Kakao wird in Westafrika oftmals unter menschenunwürdigen Bedingungen produziert. So gibt es im Kakaoanbau immer wieder Berichte über Zwangsarbeit und illegale Kinderarbeit. Zudem erwirtschaften die meist kleinbäuerlichen Kakaofarmer*innen in Westafrika oft so wenig, dass ihr Einkommen kaum für sie und ihre Familien reicht. Diese Bedingungen entstehen unter anderem auch deshalb, weil die Erzeuger*innen gegenüber ihren deutlich größeren Abnehmern geringe bis keine Verhandlungsmacht besitzen. Kakao ist dabei nicht die einzige Zutat in Schokolade, deren Herstellung immer wieder mit Menschenrechtsverletzungen in Verbindung gebracht wird.
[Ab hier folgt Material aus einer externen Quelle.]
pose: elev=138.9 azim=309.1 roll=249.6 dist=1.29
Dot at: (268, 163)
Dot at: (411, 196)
Auch der Anbau von Rohstoffen wie Zucker oder Vanille findet oft unter widrigen Bedingungen statt.

Die Schoko Winterscheidt GmbH hat sich als Ziel gesetzt, dieses Problem anzugehen. Unter dem Namen JOKOLADE vertreibt das kleine Unternehmen mit 9 Mitarbeiter*innen Schokolade in vielfältigen Geschmacksrichtungen aus sozial möglichst nachhaltigem Kakaoanbau und arbeitet gemeinsam mit Partnern daran, auch weitere Rohstofflieferketten nachhaltiger zu gestalten, um eine wirklich faire Schokolade herzustellen.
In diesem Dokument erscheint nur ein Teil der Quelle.